The World Championship comes with a big prize of $100,000 – but as a Magic purist, Steuer is even more excited about the other part of the prize money: the opportunity to design his own Magic card with artwork. fantastic of itself which will be published in future decks.
“The prize money is great. But having this opportunity is really fantastic,” he said.
Steuer grew up attending the synagogue weekly for Shabbat services and religious school, an experience he remembers fondly.

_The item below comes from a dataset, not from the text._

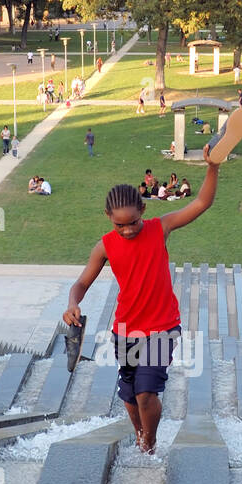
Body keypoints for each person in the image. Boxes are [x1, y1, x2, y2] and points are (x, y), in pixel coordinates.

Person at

“I really enjoyed doing this with my family, and having this experience was very meaningful, probably from when I was four years old through my bar mitzvah days,” he said.
But even though he played Magic at the Jewish Camp, Steuer said he hasn’t felt much overlap lately in those two aspects of his life.
It’s possible make a living as a Magic player: According to official magic website, approximately 150 players have amassed at least $100,000 in career earnings, with the top player earning $1 million. Steuer doesn’t know what his future holds, but for now he’s focused on his favorite game.
“I decided to make the transition and see where this career could take me because it had probably been my biggest passion growing up, I never quit,” Steuer said. “And so, once I saw the opportunity, I decided to take it and make it happen.”
Going forward, Steuer said he will work to defend his world title at next year’s championship. He is also interested in the hidden aspects of the game which he loves, such as map design.
“Winning gave me the feeling that I have a lot of things I can conquer outside of Magic if I put my mind to something, and I think it gave me a firm idea that I can find my own path. to success, be it Magic or another pursuit.